QUESTION 3 [10 MARKS] A bakery finds that the price they can sell cakes is given by the function p = 580 − 10x where x is the number of cakes sold per day, and p is price. The total cost function of the company is given by c = (30+5x) 2 where x is previously defined, and c is total cost.
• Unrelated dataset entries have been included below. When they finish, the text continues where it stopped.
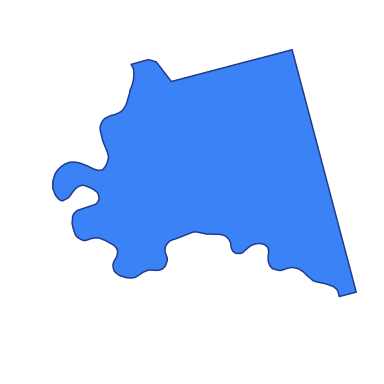 Doniphan, Kansas, United States of America (Albers equal-area conic projection), rotated 165°
{"feature_id": "52423323B86615005199408", "entity_name": "Doniphan", "entity_type": "district", "adm_level": 2, "iso_a3": "USA", "parent_name": "United States of America", "parent_adm1": "Kansas", "projection": "albers", "projection_center": [-95.019, 39.808], "detail": "fine", "context": "isolated", "style": "filled", "palette": "blue", "viewbox_px": 384, "rotation_deg": 165, "n_neighbors": 0, "source": "geoboundaries", "source_scale": "gbopen_adm2", "svg_char_len": 2266}
<svg xmlns="http://www.w3.org/2000/svg" viewBox="0 0 384 384"><g transform="rotate(165 192 192)"><path d="M251.1,127.0L245.3,125.1L242.7,125.0L240.1,125.4L237.0,127.3L233.9,131.7L233.4,132.8L233.0,135.0L233.5,140.7L233.3,142.2L231.9,146.0L229.6,148.3L226.5,150.3L224.1,150.8L218.3,151.1L202.2,153.0L200.3,152.9L197.4,152.0L188.7,147.6L176.4,144.0L172.7,142.1L171.4,141.0L169.5,138.6L168.3,135.5L167.9,133.0L168.5,128.6L168.4,126.8L167.7,124.0L166.5,122.3L164.5,121.0L161.0,120.1L158.9,120.3L151.9,123.8L148.0,125.3L142.4,125.3L140.0,124.8L137.0,123.3L135.5,122.4L133.4,119.3L133.2,118.4L133.1,116.5L133.4,114.3L135.5,109.1L136.3,104.9L135.9,100.6L134.2,97.1L129.0,94.1L127.6,93.5L125.5,93.2L119.4,93.6L116.3,93.5L113.7,92.8L108.8,90.1L104.8,85.6L102.4,81.4L98.0,75.1L95.3,73.1L87.1,69.0L80.0,64.2L77.5,60.8L77.1,59.7L76.7,57.4L76.8,52.9L59.3,52.8L58.5,303.5L183.4,304.1L192.9,327.0L199.9,331.2L217.7,331.0L216.8,326.4L216.9,324.0L217.8,320.1L219.9,314.7L222.7,310.0L225.7,306.2L226.6,303.8L232.1,294.8L233.8,292.6L237.3,289.4L238.9,288.4L242.4,287.3L246.7,286.8L251.0,286.8L256.3,285.8L257.7,285.3L260.6,283.3L263.4,279.6L264.2,277.7L264.7,274.9L265.0,264.5L263.5,253.1L263.4,248.7L263.9,246.6L266.7,241.6L269.6,238.7L272.3,236.8L273.7,236.6L275.9,236.9L278.1,237.8L281.2,239.8L286.3,244.3L292.8,249.0L297.4,251.2L301.5,252.3L303.4,252.4L307.6,251.8L311.8,250.4L316.5,247.7L319.6,244.8L323.5,238.7L325.0,234.0L325.5,231.1L324.7,224.2L323.4,221.2L322.2,219.1L321.2,218.0L319.8,217.1L319.0,217.0L313.3,218.3L313.2,218.3L311.9,219.1L306.5,223.4L306.4,223.4L306.3,223.5L306.2,223.6L305.7,224.0L303.4,225.5L299.5,226.9L296.1,226.9L293.6,225.8L288.4,221.8L286.5,219.9L283.9,216.6L283.3,215.2L283.1,212.8L283.4,209.8L284.8,207.5L286.5,206.0L288.7,205.0L306.8,204.0L308.3,203.6L311.7,201.7L313.5,199.5L316.0,192.6L316.2,187.9L315.9,182.7L315.6,180.4L314.7,178.4L313.4,176.7L310.1,173.7L308.7,173.0L306.9,172.7L301.1,173.1L297.4,172.7L293.5,171.5L288.4,167.7L282.0,161.6L280.8,160.1L279.3,156.7L279.3,153.5L280.3,151.1L281.3,149.2L285.4,145.1L287.1,142.4L287.7,139.6L287.7,136.9L287.4,135.4L286.4,133.5L283.7,130.2L278.5,126.7L274.3,125.0L270.0,124.2L267.7,124.6L259.7,127.2L254.6,127.8L252.8,127.5L251.1,127.0Z" fill="#3b82f6" stroke="#1e3a8a" stroke-width="1.5"/></g></svg>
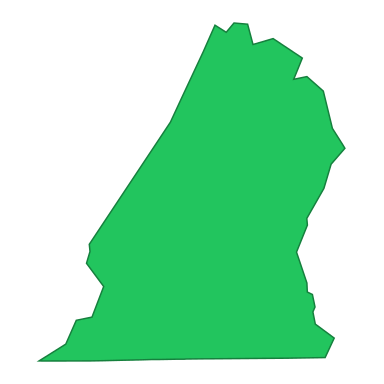 Hamilton, Tennessee, United States of America (Natural Earth projection)
{"feature_id": "52423323B89334194896332", "entity_name": "Hamilton", "entity_type": "district", "adm_level": 2, "iso_a3": "USA", "parent_name": "United States of America", "parent_adm1": "Tennessee", "projection": "natural_earth1", "projection_center": [-85.164, 35.221], "detail": "fine", "context": "isolated", "style": "filled", "palette": "green", "viewbox_px": 384, "rotation_deg": 0, "n_neighbors": 0, "source": "geoboundaries", "source_scale": "gbopen_adm2", "svg_char_len": 831}
<svg xmlns="http://www.w3.org/2000/svg" viewBox="0 0 384 384"><path d="M325.1,357.6L334.2,338.1L315.3,324.1L312.9,311.9L315.0,307.0L312.4,294.5L307.3,292.0L306.9,283.0L296.5,252.1L307.4,225.1L306.8,218.4L323.9,188.4L331.1,164.2L344.9,148.3L342.6,144.5L332.4,128.4L323.3,91.1L306.9,76.6L293.7,79.3L302.3,58.1L273.1,38.6L253.0,44.5L247.6,24.2L234.0,23.0L226.2,32.3L215.0,25.2L203.2,51.9L182.0,97.2L170.4,122.2L89.3,244.3L90.0,251.5L86.5,263.3L103.7,286.5L92.0,317.1L76.3,320.3L65.8,344.1L39.1,360.9L43.4,361.0L90.4,360.9L102.5,360.7L123.5,360.2L134.5,360.0L136.1,359.9L138.4,359.9L142.4,359.8L152.2,359.5L153.2,359.5L159.4,359.5L165.2,359.4L176.3,359.2L179.3,359.2L184.2,359.2L185.0,359.1L186.5,359.0L187.3,359.0L204.9,358.8L208.0,358.8L285.8,358.2L323.4,357.6L325.1,357.6Z" fill="#22c55e" stroke="#15803d" stroke-width="1.5"/></svg>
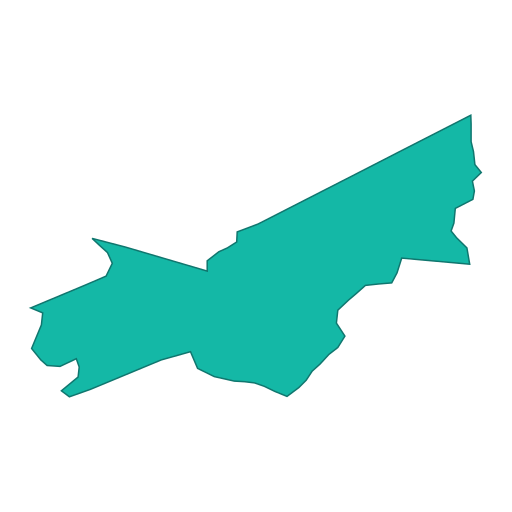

A. Find the revenue and marginal revenue functions [Hint: revenue is price multiplied by quantity i.E. Revenue = price × quantity] (3 marks) B. Find the fixed cost and marginal cost function [Hint: fixed cost does not change with quantity produced] (3 marks) C. Find the profit function [Hint: profit is revenue minus total cost] (2 marks) D. Find the quantity that maximizes profit (2 marks)

Answer 1

Answer:

(a)Revenue function, $R(x)=580x-x^2$

Marginal Revenue function, R'(x)=580-2x

(b)Fixed cost =900 .

Marginal Cost Function=300+50x

(c)Profit,$P(x)=-35x^2+280x-900$

(d)x=4

Step-by-step explanation:

Part A

Price Function$= 580 - 10x$

The revenue function

$R(x)=x\cdot (580-10x)\\R(x)=580x-x^2$

The marginal revenue function

$\dfrac{dR}{dx}= \dfrac{d}{dx}(R(x))=\dfrac{d}{dx}(580x-x^2)=580-2x\\R'(x)=580-2x$

Part B

(Fixed Cost)

The total cost function of the company is given by $c=(30+5x)^2$

We expand the expression

$(30+5x)^2=(30+5x)(30+5x)=900+300x+25x^2$

Therefore, the fixed cost is 900 .

Marginal Cost Function

If  $c=900+300x+25x^2$

Marginal Cost Function, $\frac{dc}{dx}= (900+300x+25x^2)'=300+50x$

Part C

Profit Function

Profit=Revenue -Total cost

$580x-10x^2-(900+300x+25x^2)\\580x-10x^2-900-300x-25x^2\\ Profit,P(x)=-35x^2+280x-900$

Part D

To maximize profit, we find the derivative of the profit function, equate it to zero and solve for x.

$P(x)=-35x^2+280x-900\\P'(x)=-70x+280\\-70x+280=0\\-70x=-280\\ Divide both sides by -70\\x=4$

The number of cakes that maximizes profit is 4.